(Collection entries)
------
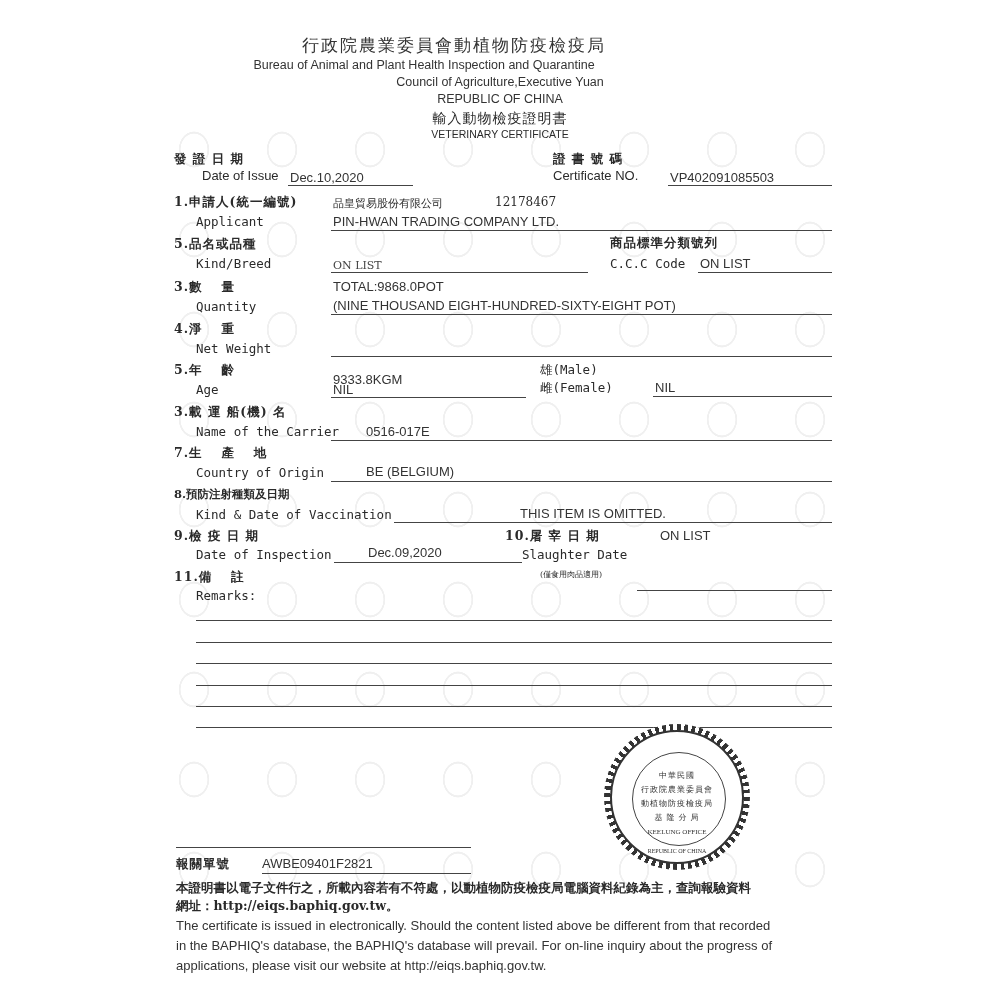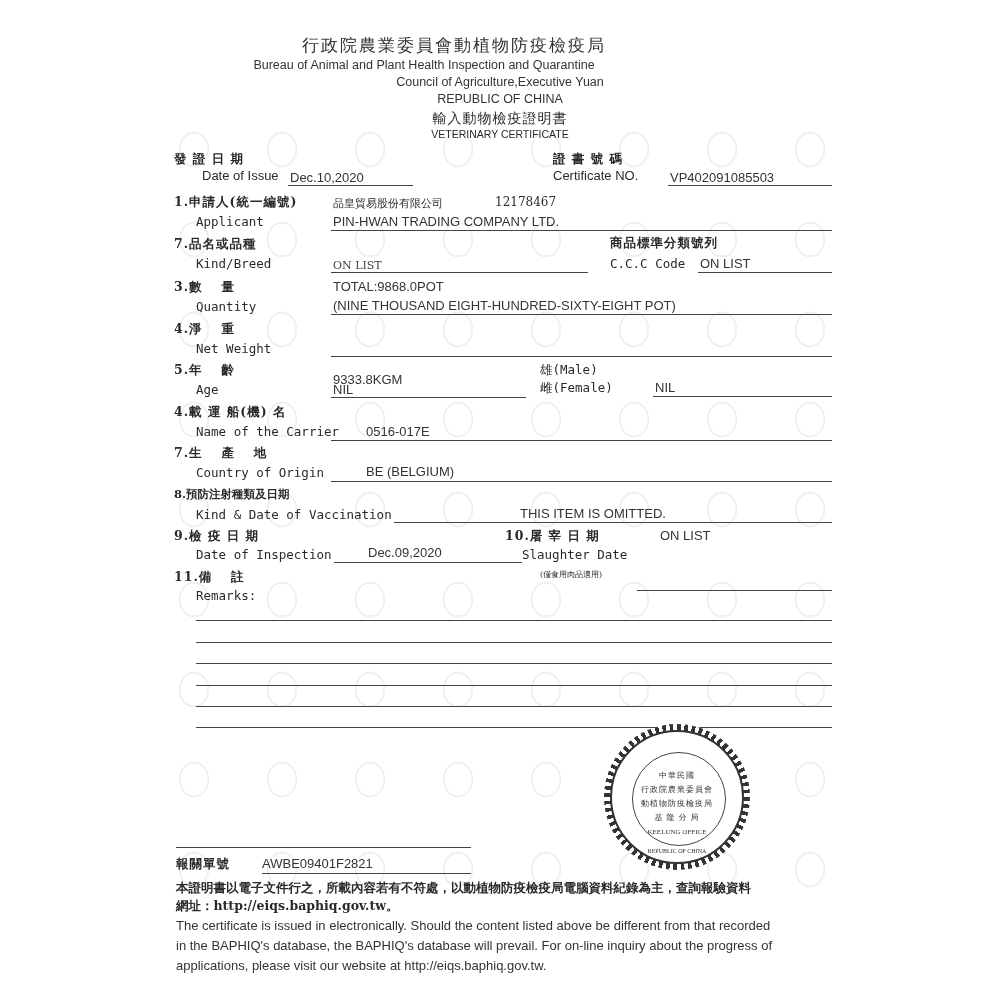--- a/index.html
+++ b/index.html
@@ -50,21 +50,21 @@
 <div class="abs sans val" style="left:670px;top:170px;">VP402091085503</div>
 <div class="uline" style="left:668px;top:185px;width:164px;"></div>
 
 <div class="abs serif lbl-cn" style="left:174px;top:194px;">1.申請人(統一編號)</div>
 <div class="abs serif" style="left:333px;top:196px;font-size:11px;">品皇貿易股份有限公司</div>
 <div class="abs serif" style="left:495px;top:195px;font-size:12px;">12178467</div>
 <div class="abs mono lbl-en" style="left:196px;top:214px;font-size:12.5px;">Applicant</div>
 <div class="abs sans val" style="left:333px;top:214px;">PIN-HWAN TRADING COMPANY LTD.</div>
 <div class="uline" style="left:331px;top:230px;width:501px;"></div>
 
-<div class="abs serif lbl-cn" style="left:174px;top:236px;">7.品名或品種</div>
+<div class="abs serif lbl-cn" style="left:174px;top:236px;">5.品名或品種</div>
 <div class="abs serif lbl-cn" style="left:610px;top:235px;">商品標準分類號列</div>
 <div class="abs mono lbl-en" style="left:196px;top:256px;font-size:12.5px;">Kind/Breed</div>
 <div class="abs serif val-s" style="left:333px;top:259px;">ON LIST</div>
 <div class="uline" style="left:331px;top:272px;width:257px;"></div>
 <div class="abs mono lbl-en" style="left:610px;top:256px;font-size:12.5px;">C.C.C Code</div>
 <div class="abs sans val" style="left:700px;top:256px;">ON LIST</div>
 <div class="uline" style="left:698px;top:272px;width:134px;"></div>
 
 <div class="abs serif lbl-cn" style="left:174px;top:279px;">3.數　 量</div>
 <div class="abs sans val" style="left:333px;top:279px;">TOTAL:9868.0POT</div>
@@ -79,21 +79,21 @@
 
 <div class="abs serif lbl-cn" style="left:174px;top:362px;">5.年　 齡</div>
 <div class="abs mono lbl-en" style="left:196px;top:382px;font-size:12.5px;">Age</div>
 <div class="abs sans val" style="left:333px;top:382px;">NIL</div>
 <div class="uline" style="left:331px;top:397px;width:195px;"></div>
 <div class="abs mono" style="left:540px;top:362px;font-size:12.5px;">雄(Male)</div>
 <div class="abs mono" style="left:540px;top:380px;font-size:12.5px;">雌(Female)</div>
 <div class="abs sans val" style="left:655px;top:380px;">NIL</div>
 <div class="uline" style="left:653px;top:396px;width:179px;"></div>
 
-<div class="abs serif lbl-cn" style="left:174px;top:404px;">4.載 運 船(機) 名</div>
+<div class="abs serif lbl-cn" style="left:174px;top:404px;">3.載 運 船(機) 名</div>
 <div class="abs mono lbl-en" style="left:196px;top:424px;font-size:12.5px;">Name of the Carrier</div>
 <div class="abs sans val" style="left:366px;top:424px;">0516-017E</div>
 <div class="uline" style="left:331px;top:440px;width:501px;"></div>
 
 <div class="abs serif lbl-cn" style="left:174px;top:445px;">7.生　 產　 地</div>
 <div class="abs mono lbl-en" style="left:196px;top:465px;font-size:12.5px;">Country of Origin</div>
 <div class="abs sans val" style="left:366px;top:464px;">BE (BELGIUM)</div>
 <div class="uline" style="left:331px;top:481px;width:501px;"></div>
 
 <div class="abs serif lbl-cn" style="left:174px;top:487px;font-size:11.5px;letter-spacing:0;">8.預防注射種類及日期</div>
------
_Your task_:
Write each entry again exactly, minus any images.

_Response_:
--- a/index.html
+++ b/index.html
@@ -50,21 +50,21 @@
 <div class="abs sans val" style="left:670px;top:170px;">VP402091085503</div>
 <div class="uline" style="left:668px;top:185px;width:164px;"></div>
 
 <div class="abs serif lbl-cn" style="left:174px;top:194px;">1.申請人(統一編號)</div>
 <div class="abs serif" style="left:333px;top:196px;font-size:11px;">品皇貿易股份有限公司</div>
 <div class="abs serif" style="left:495px;top:195px;font-size:12px;">12178467</div>
 <div class="abs mono lbl-en" style="left:196px;top:214px;font-size:12.5px;">Applicant</div>
 <div class="abs sans val" style="left:333px;top:214px;">PIN-HWAN TRADING COMPANY LTD.</div>
 <div class="uline" style="left:331px;top:230px;width:501px;"></div>
 
-<div class="abs serif lbl-cn" style="left:174px;top:236px;">7.品名或品種</div>
+<div class="abs serif lbl-cn" style="left:174px;top:236px;">5.品名或品種</div>
 <div class="abs serif lbl-cn" style="left:610px;top:235px;">商品標準分類號列</div>
 <div class="abs mono lbl-en" style="left:196px;top:256px;font-size:12.5px;">Kind/Breed</div>
 <div class="abs serif val-s" style="left:333px;top:259px;">ON LIST</div>
 <div class="uline" style="left:331px;top:272px;width:257px;"></div>
 <div class="abs mono lbl-en" style="left:610px;top:256px;font-size:12.5px;">C.C.C Code</div>
 <div class="abs sans val" style="left:700px;top:256px;">ON LIST</div>
 <div class="uline" style="left:698px;top:272px;width:134px;"></div>
 
 <div class="abs serif lbl-cn" style="left:174px;top:279px;">3.數　 量</div>
 <div class="abs sans val" style="left:333px;top:279px;">TOTAL:9868.0POT</div>
@@ -79,21 +79,21 @@
 
 <div class="abs serif lbl-cn" style="left:174px;top:362px;">5.年　 齡</div>
 <div class="abs mono lbl-en" style="left:196px;top:382px;font-size:12.5px;">Age</div>
 <div class="abs sans val" style="left:333px;top:382px;">NIL</div>
 <div class="uline" style="left:331px;top:397px;width:195px;"></div>
 <div class="abs mono" style="left:540px;top:362px;font-size:12.5px;">雄(Male)</div>
 <div class="abs mono" style="left:540px;top:380px;font-size:12.5px;">雌(Female)</div>
 <div class="abs sans val" style="left:655px;top:380px;">NIL</div>
 <div class="uline" style="left:653px;top:396px;width:179px;"></div>
 
-<div class="abs serif lbl-cn" style="left:174px;top:404px;">4.載 運 船(機) 名</div>
+<div class="abs serif lbl-cn" style="left:174px;top:404px;">3.載 運 船(機) 名</div>
 <div class="abs mono lbl-en" style="left:196px;top:424px;font-size:12.5px;">Name of the Carrier</div>
 <div class="abs sans val" style="left:366px;top:424px;">0516-017E</div>
 <div class="uline" style="left:331px;top:440px;width:501px;"></div>
 
 <div class="abs serif lbl-cn" style="left:174px;top:445px;">7.生　 產　 地</div>
 <div class="abs mono lbl-en" style="left:196px;top:465px;font-size:12.5px;">Country of Origin</div>
 <div class="abs sans val" style="left:366px;top:464px;">BE (BELGIUM)</div>
 <div class="uline" style="left:331px;top:481px;width:501px;"></div>
 
 <div class="abs serif lbl-cn" style="left:174px;top:487px;font-size:11.5px;letter-spacing:0;">8.預防注射種類及日期</div>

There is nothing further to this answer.